We export everything from coal and iron ore to wine and alpaca wool. Our education sector welcomed more than a million overseas students a year before COVID-19. And our tourism industry is one of the pillars of our economy.

For Australia – as an open, trading nation – reliable transport and travel and trading routes are not optional extras, or to be left solely to the forces of profit-making. Reliable transport and travel are what make us viable as a nation and an economy – without them, Australia would cease to exist.

(This is one of the many reasons why some pro-China apologists are so wrong. Allowing China to control and choke off our major shipping lanes through the South China Sea would be devastating to Australia, to our farmers, miners and exporters, and leave us hostage to the Chinese Communist Party’s whims).

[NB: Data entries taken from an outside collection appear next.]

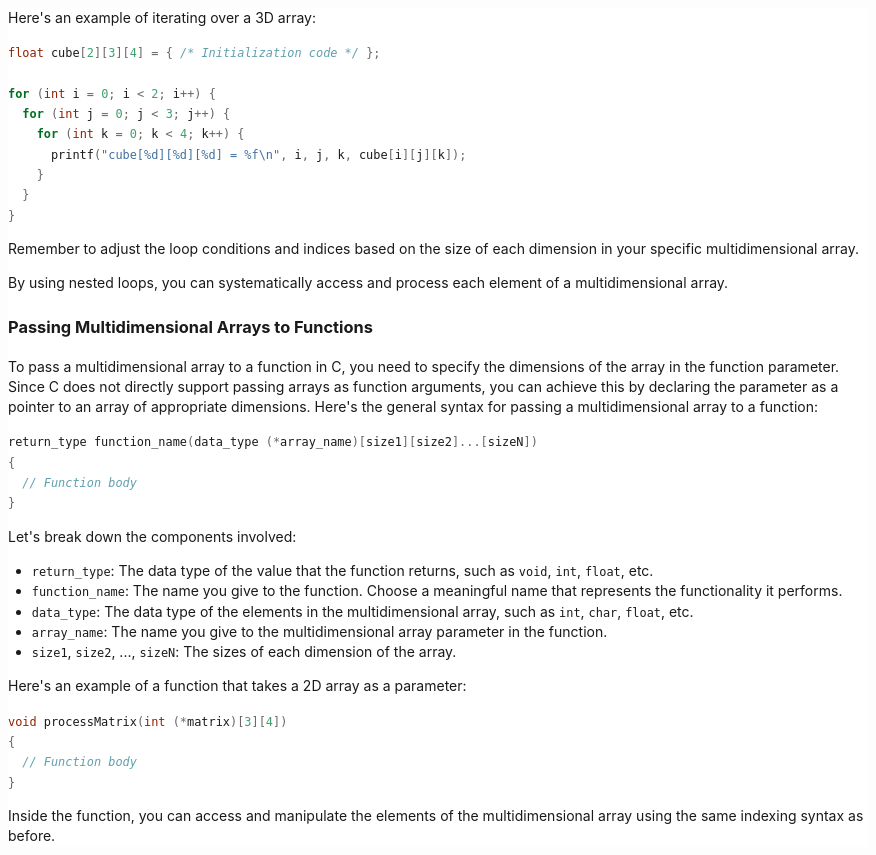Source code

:Here's an example of iterating over a 3D array:

```c
float cube[2][3][4] = { /* Initialization code */ };

for (int i = 0; i < 2; i++) {
  for (int j = 0; j < 3; j++) {
    for (int k = 0; k < 4; k++) {
      printf("cube[%d][%d][%d] = %f\n", i, j, k, cube[i][j][k]);
    }
  }
}
```

Remember to adjust the loop conditions and indices based on the size of each dimension in your specific multidimensional array.

By using nested loops, you can systematically access and process each element of a multidimensional array.


### Passing Multidimensional Arrays to Functions
To pass a multidimensional array to a function in C, you need to specify the dimensions of the array in the function parameter. Since C does not directly support passing arrays as function arguments, you can achieve this by declaring the parameter as a pointer to an array of appropriate dimensions. Here's the general syntax for passing a multidimensional array to a function:

```c
return_type function_name(data_type (*array_name)[size1][size2]...[sizeN])
{
  // Function body
}
```

Let's break down the components involved:

- `return_type`: The data type of the value that the function returns, such as `void`, `int`, `float`, etc.
- `function_name`: The name you give to the function. Choose a meaningful name that represents the functionality it performs.
- `data_type`: The data type of the elements in the multidimensional array, such as `int`, `char`, `float`, etc.
- `array_name`: The name you give to the multidimensional array parameter in the function.
- `size1`, `size2`, ..., `sizeN`: The sizes of each dimension of the array.

Here's an example of a function that takes a 2D array as a parameter:

```c
void processMatrix(int (*matrix)[3][4])
{
  // Function body
}
```

Inside the function, you can access and manipulate the elements of the multidimensional array using the same indexing syntax as before.
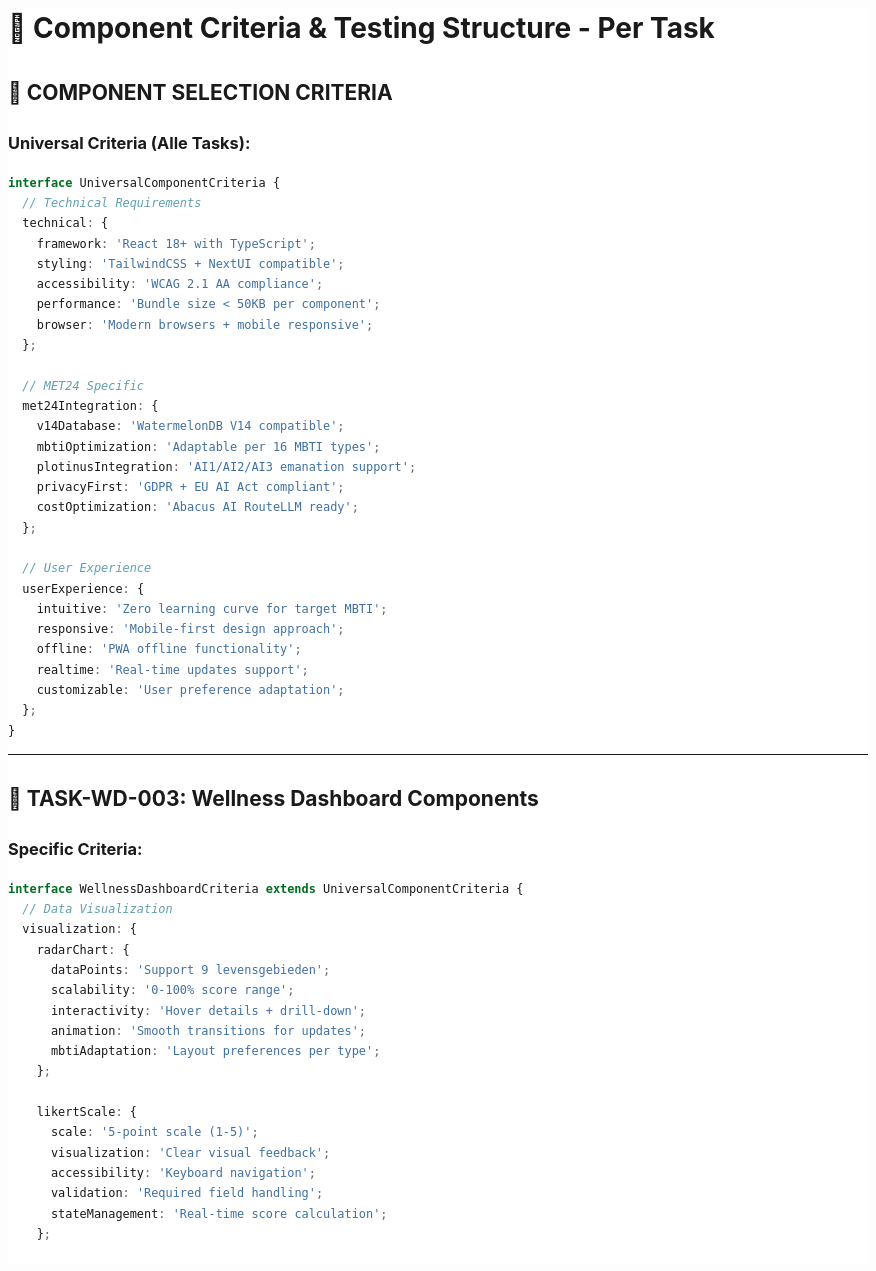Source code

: # 🧩 Component Criteria & Testing Structure - Per Task

## **🎯 COMPONENT SELECTION CRITERIA**

### **Universal Criteria (Alle Tasks):**
```typescript
interface UniversalComponentCriteria {
  // Technical Requirements
  technical: {
    framework: 'React 18+ with TypeScript';
    styling: 'TailwindCSS + NextUI compatible';
    accessibility: 'WCAG 2.1 AA compliance';
    performance: 'Bundle size < 50KB per component';
    browser: 'Modern browsers + mobile responsive';
  };
  
  // MET24 Specific
  met24Integration: {
    v14Database: 'WatermelonDB V14 compatible';
    mbtiOptimization: 'Adaptable per 16 MBTI types';
    plotinusIntegration: 'AI1/AI2/AI3 emanation support';
    privacyFirst: 'GDPR + EU AI Act compliant';
    costOptimization: 'Abacus AI RouteLLM ready';
  };
  
  // User Experience
  userExperience: {
    intuitive: 'Zero learning curve for target MBTI';
    responsive: 'Mobile-first design approach';
    offline: 'PWA offline functionality';
    realtime: 'Real-time updates support';
    customizable: 'User preference adaptation';
  };
}
```

---

## **💪 TASK-WD-003: Wellness Dashboard Components**

### **Specific Criteria:**
```typescript
interface WellnessDashboardCriteria extends UniversalComponentCriteria {
  // Data Visualization
  visualization: {
    radarChart: {
      dataPoints: 'Support 9 levensgebieden';
      scalability: '0-100% score range';
      interactivity: 'Hover details + drill-down';
      animation: 'Smooth transitions for updates';
      mbtiAdaptation: 'Layout preferences per type';
    };
    
    likertScale: {
      scale: '5-point scale (1-5)';
      visualization: 'Clear visual feedback';
      accessibility: 'Keyboard navigation';
      validation: 'Required field handling';
      stateManagement: 'Real-time score calculation';
    };
    
```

And this is why Qantas’ recent decline into an outfit reminiscent of a third-rate 1970s national airline is so worrying. Numerous media outlets have reported on the disturbing decline in on-time performance, as well as on cancellations and shabby passenger experiences.

Minimum standards must be enforced

Australia’s national carrier has been reduced to a sort of Fawlty Towers outfit where the passengers are an afterthought, where chaos reigns supreme, and where the only things in plentiful supply are the apologies “for any inconvenience”.

Enough is enough.

Not only has Qantas had years to prepare for the post-pandemic travel demand, but it’s also had a lot of taxpayer support. Billions of dollars’ worth of taxpayer support, in fact.

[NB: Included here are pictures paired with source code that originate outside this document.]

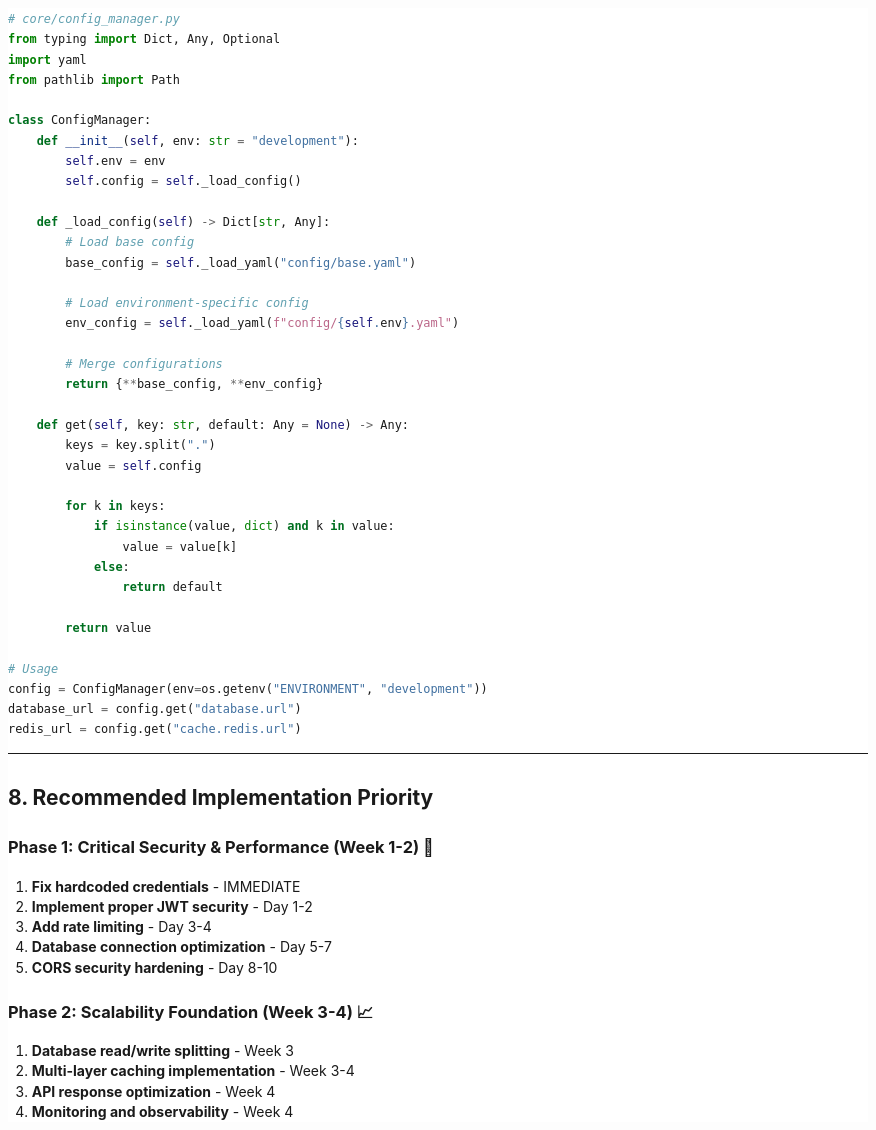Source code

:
 ```python
# core/config_manager.py
from typing import Dict, Any, Optional
import yaml
from pathlib import Path

class ConfigManager:
    def __init__(self, env: str = "development"):
        self.env = env
        self.config = self._load_config()
        
    def _load_config(self) -> Dict[str, Any]:
        # Load base config
        base_config = self._load_yaml("config/base.yaml")
        
        # Load environment-specific config
        env_config = self._load_yaml(f"config/{self.env}.yaml")
        
        # Merge configurations
        return {**base_config, **env_config}
        
    def get(self, key: str, default: Any = None) -> Any:
        keys = key.split(".")
        value = self.config
        
        for k in keys:
            if isinstance(value, dict) and k in value:
                value = value[k]
            else:
                return default
                
        return value

# Usage
config = ConfigManager(env=os.getenv("ENVIRONMENT", "development"))
database_url = config.get("database.url")
redis_url = config.get("cache.redis.url")
```

---

## 8. Recommended Implementation Priority

### Phase 1: Critical Security & Performance (Week 1-2) 🚨
1. **Fix hardcoded credentials** - IMMEDIATE
2. **Implement proper JWT security** - Day 1-2
3. **Add rate limiting** - Day 3-4
4. **Database connection optimization** - Day 5-7
5. **CORS security hardening** - Day 8-10

### Phase 2: Scalability Foundation (Week 3-4) 📈
1. **Database read/write splitting** - Week 3
2. **Multi-layer caching implementation** - Week 3-4
3. **API response optimization** - Week 4
4. **Monitoring and observability** - Week 4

The Australian community has forked out eye-watering sums to keep Qantas in the skies and competitive with its rivals, only to be rewarded with mass sackings, outsourcing of key personnel, and subsequent collapse of the airline’s capacity.

If Australia is to maintain Qantas as our national airline – and it’s in our national interest to do so – things need to change.

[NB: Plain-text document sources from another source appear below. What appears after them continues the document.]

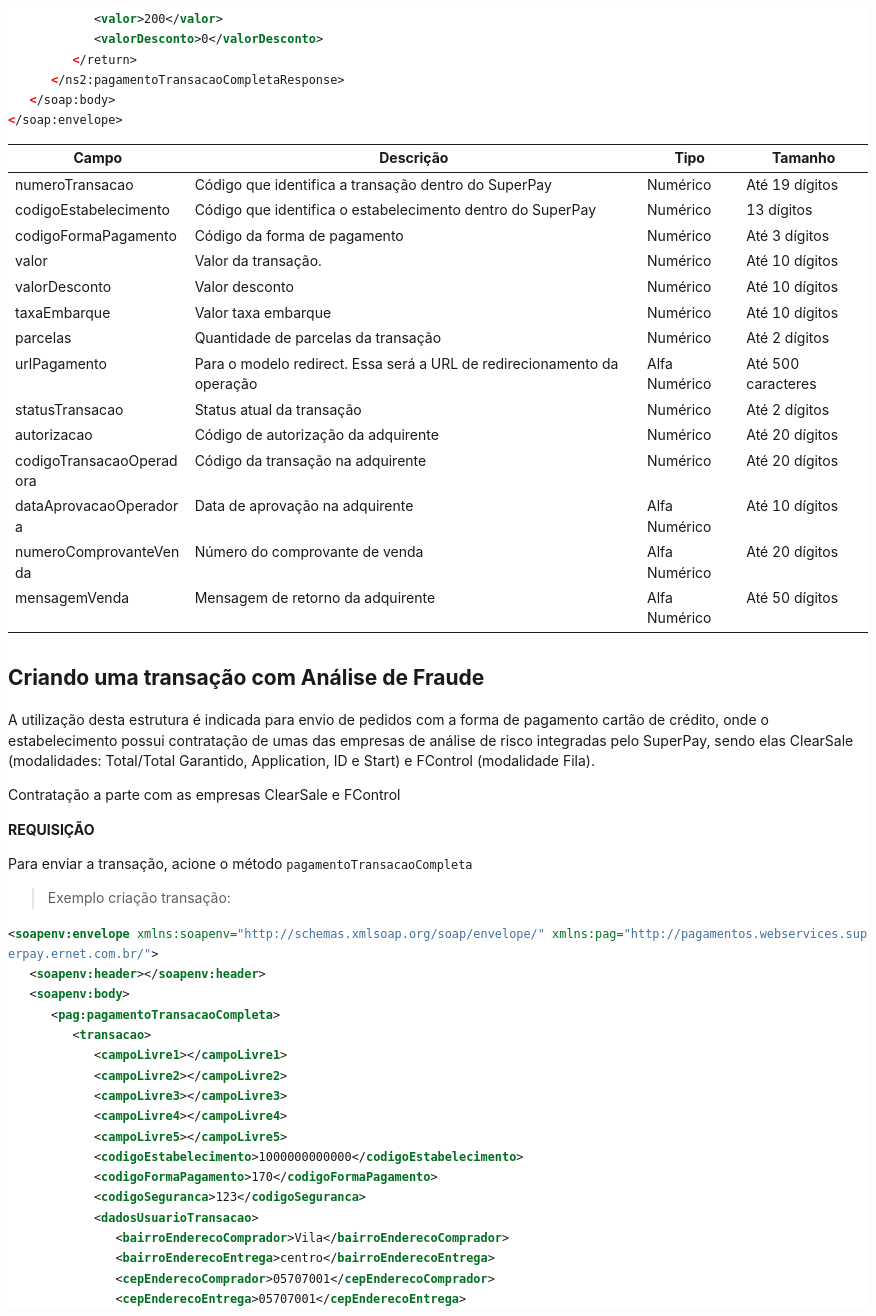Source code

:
 ```xml
            <valor>200</valor>
            <valorDesconto>0</valorDesconto>
         </return>
      </ns2:pagamentoTransacaoCompletaResponse>
   </soap:body>
</soap:envelope>
```


Campo | Descrição | Tipo | Tamanho 
------| ----------|------| --------
numeroTransacao | Código que identifica a transação dentro do SuperPay | Numérico | Até 19 dígitos
codigoEstabelecimento | Código que identifica o estabelecimento dentro do SuperPay | Numérico | 13 dígitos
codigoFormaPagamento | Código da forma de pagamento | Numérico | Até 3 dígitos
valor | Valor da transação.| Numérico | Até 10 dígitos
valorDesconto | Valor desconto | Numérico | Até 10 dígitos
taxaEmbarque | Valor taxa embarque | Numérico | Até 10 dígitos
parcelas | Quantidade de parcelas da transação | Numérico | Até 2 dígitos
urlPagamento | Para o modelo redirect. Essa será a URL de redirecionamento da operação |Alfa Numérico | Até 500 caracteres 
statusTransacao | Status atual da transação | Numérico | Até 2 dígitos
autorizacao | Código de autorização da adquirente | Numérico | Até 20 dígitos
codigoTransacaoOperadora | Código da transação na adquirente | Numérico | Até 20 dígitos
dataAprovacaoOperadora | Data de aprovação na adquirente |Alfa Numérico | Até 10 dígitos
numeroComprovanteVenda | Número do comprovante de venda |Alfa Numérico | Até 20 dígitos
mensagemVenda | Mensagem de retorno da adquirente |Alfa Numérico | Até 50 dígitos


## Criando uma transação com Análise de Fraude

A utilização desta estrutura é indicada para envio de pedidos com a forma de pagamento cartão de crédito, onde o estabelecimento possui contratação de umas das empresas de análise de risco integradas pelo SuperPay, sendo elas ClearSale (modalidades: Total/Total Garantido, Application, ID e Start) e FControl (modalidade Fila).

<aside class="warning">Contratação a parte com as empresas ClearSale e FControl</aside>


**REQUISIÇÃO**

<aside class="notice">
Para enviar a transação, acione o método <code>pagamentoTransacaoCompleta</code>
</aside>

> Exemplo criação transação:

```xml
<soapenv:envelope xmlns:soapenv="http://schemas.xmlsoap.org/soap/envelope/" xmlns:pag="http://pagamentos.webservices.superpay.ernet.com.br/">
   <soapenv:header></soapenv:header>
   <soapenv:body>
      <pag:pagamentoTransacaoCompleta>
         <transacao>
            <campoLivre1></campoLivre1>
            <campoLivre2></campoLivre2>
            <campoLivre3></campoLivre3>
            <campoLivre4></campoLivre4>
            <campoLivre5></campoLivre5>
            <codigoEstabelecimento>1000000000000</codigoEstabelecimento>
            <codigoFormaPagamento>170</codigoFormaPagamento>
            <codigoSeguranca>123</codigoSeguranca>
            <dadosUsuarioTransacao>
               <bairroEnderecoComprador>Vila</bairroEnderecoComprador>
               <bairroEnderecoEntrega>centro</bairroEnderecoEntrega>
               <cepEnderecoComprador>05707001</cepEnderecoComprador>
               <cepEnderecoEntrega>05707001</cepEnderecoEntrega>
```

Like Telstra, Qantas needs to have minimum service standards imposed on its performance by parliament. If taxpayers are going to keep pumping cash into Qantas, there needs to be a return for the community – in this case, an assurance that the basics of airline services, such as leaving and arriving on time and taking your luggage with you, are delivered.

These service obligations should be enforceable by serious financial penalties on senior executives, management and the board if they aren’t met on a quarterly or annual basis, putting the onus back on company management to deliver real outcomes for Australians rather than just turning Qantas into a cheaper, nastier version of Aeroflot while collecting million-dollar salaries.

No doubt Qantas CEO Alan Joyce, who has much to say on issues not related to planes taking off and landing on time, will come up with arguments about why this is a bad idea.

To which one could only respond that if an airline CEO has a problem with planes running on time and services not being cancelled and delivering passengers to the destinations they paid exorbitant ticket prices to go to, then what exactly is the point of an airline CEO at all?

If you aren’t going to deliver a reliable service to the nation that relies on you, perhaps it’s time to find a different line of work.

Qantas’ long-suffering staff and the various unions that represent them would be overjoyed to get a little support from the new federal government. And I suspect most Australians would back the idea too.

The airline’s overworked and underpaid employees are at the coalface, unable to do their jobs because of a lack of resources from management while daily copping the brunt of passengers’ justifiable and escalating anger.

A parliament-imposed set of service obligations would force Qantas’ executives to invest in more staff and better systems, taking the pressure off workers.

The Australian community has poured billions into Qantas, paying to keep our national airline in the skies and to keep Australia going. It’s time we got a say in how that money was spent by Joyce. After all, whose airline is it: ours or his?